As long as retailers are using chatbots to solve customer problems from the viewpoint of the customer rather than the viewpoint of the retailer this should result in great success. Chatbots have proven themselves in customer service scenarios and in curation activities when engaging customers and the future looks bright for continued development in new use cases. Many of these use cases involve replacing humans in the process and retailers need to be sure of the quality of the chatbot they are deploying in advance of the expected cost savings that it should bring. Deploying chatbots should first and foremost deliver increased value and a better experience for customers before retailers think about cost savings on labor.

Craig Sundstrom
Craig Sundstrom
Noble Member
6 years ago

“Used correctly” is the key phrase here. If the bot recommends a bunch of items that end up being out-of-stock, it will likely create frustration more than anything else. Similarly, if the purpose isn’t so much of being useful as simply pushing sales, customers are likely to see through the effort and go elsewhere.

Ralph Jacobson
Member
6 years ago

There is no question that chatbots drive incremental sales. As an example, Macy’s On-Call can accept shopper questions in natural language regarding things like where specific products, departments, and brands are located. These technologies are able to find products more effectively than typical human call centers and give equal billing to all SKUs regardless of current product velocity. That’s a big deal for retailers’ slowest 80% of products they carry.

Janet Dorenkott
Member
6 years ago

Absolutely! Mindtree implements chatbots all the time and see first hand proof of increased sales. Chatbots are definitely helping to increase sales. Anytime you can respond to questions quickly and keep the customer engaged, your chance of a sale will increase. In the very near future chatbots will respond verbally, giving an even more human-like experience.
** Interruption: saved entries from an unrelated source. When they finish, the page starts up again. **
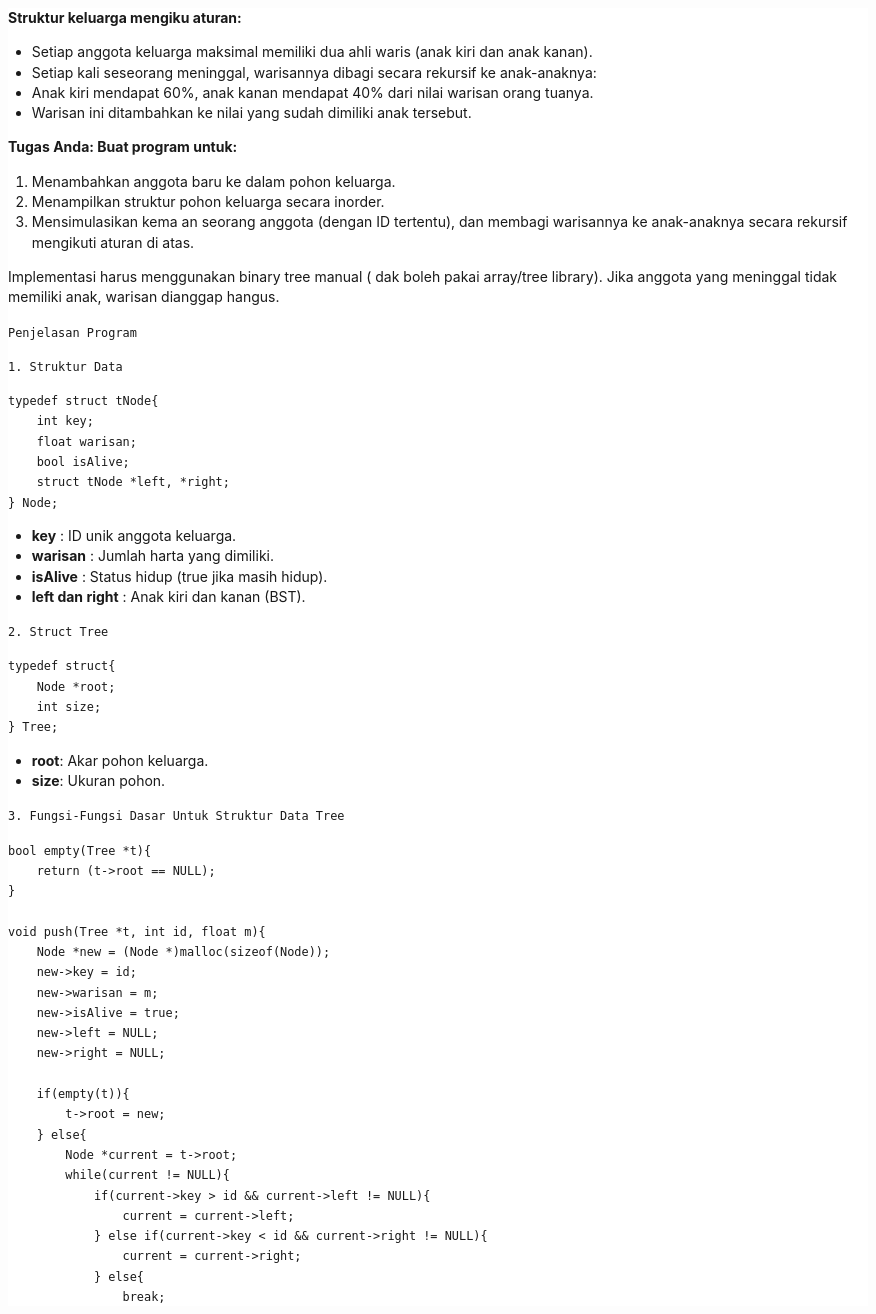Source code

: **Struktur keluarga mengiku aturan:**
- Setiap anggota keluarga maksimal memiliki dua ahli waris (anak kiri dan anak kanan). 
- Setiap kali seseorang meninggal, warisannya dibagi secara rekursif ke anak-anaknya: 
- Anak kiri mendapat 60%, anak kanan mendapat 40% dari nilai warisan orang tuanya. 
- Warisan ini ditambahkan ke nilai yang sudah dimiliki anak tersebut. 

**Tugas Anda: 
Buat program untuk:** 
1. Menambahkan anggota baru ke dalam pohon keluarga. 
2. Menampilkan struktur pohon keluarga secara inorder. 
3. Mensimulasikan kema an seorang anggota (dengan ID tertentu), dan membagi warisannya ke anak-anaknya secara rekursif mengikuti aturan di atas. 

Implementasi harus menggunakan binary tree manual ( dak boleh pakai array/tree library). 
Jika anggota yang meninggal tidak memiliki anak, warisan dianggap hangus.

`Penjelasan Program`

``1. Struktur Data``
```
typedef struct tNode{
    int key;
    float warisan;
    bool isAlive;
    struct tNode *left, *right;
} Node;
```
- **key** : ID unik anggota keluarga.
- **warisan** : Jumlah harta yang dimiliki.
- **isAlive** : Status hidup (true jika masih hidup).
- **left dan right** : Anak kiri dan kanan (BST).

``2. Struct Tree``
```
typedef struct{
    Node *root;
    int size;
} Tree;
```
- **root**: Akar pohon keluarga.
- **size**: Ukuran pohon.

``3. Fungsi-Fungsi Dasar Untuk Struktur Data Tree``
```
bool empty(Tree *t){
    return (t->root == NULL);
}

void push(Tree *t, int id, float m){
    Node *new = (Node *)malloc(sizeof(Node));
    new->key = id;
    new->warisan = m;
    new->isAlive = true;
    new->left = NULL;
    new->right = NULL;

    if(empty(t)){
        t->root = new;
    } else{
        Node *current = t->root;
        while(current != NULL){
            if(current->key > id && current->left != NULL){
                current = current->left;
            } else if(current->key < id && current->right != NULL){
                current = current->right;
            } else{
                break;
```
Keeping it fast, simple and accurate will definitely increase sales for those companies who implement it first and most accurately.

Phil Chang
Member
6 years ago

I see chatbots like other tools — I think they’re great at transactional conversations and the ability to filter key messages back to humans. Chatbots will be most effective for revealing key behavioral moments that will allow a brand/retailer to create experiences. Obviously this changes by the minute — for all you know, I’m a chatbot now with an opinion. (I’m not … or am I?)

I am excited that chatbots can help to level up customer service and give consumers a good experience with most things — I’m really excited to see what great human customer service can do to build on the chatbot experience to make the consumer experience exceptional.